_WHAT NEEDS TO BE DONE_
Pictures should be left out while the data beneath this task is written out word for word.

[Machine-readable electronics designs]
★ ★ ★ ★

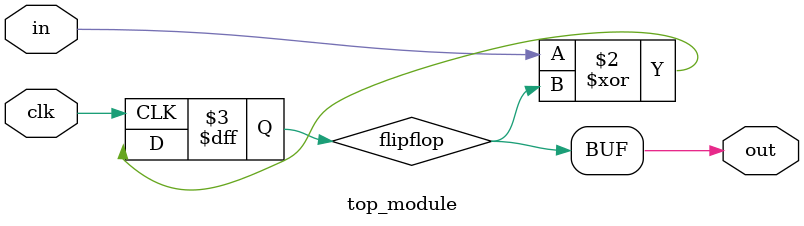
<source format=sv>
module top_module (
	input clk,
	input in,
	output logic out
);

	reg flipflop;

	always @(posedge clk) begin
		flipflop <= in ^ out;
	end
	
	assign out = flipflop;

endmodule

</source>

★ ★ ★ ★

_REPLY TO THE TASK_
<source format=sv>
module top_module (
	input clk,
	input in,
	output logic out
);

	reg flipflop;

	always @(posedge clk) begin
		flipflop <= in ^ out;
	end
	
	assign out = flipflop;

endmodule

</source>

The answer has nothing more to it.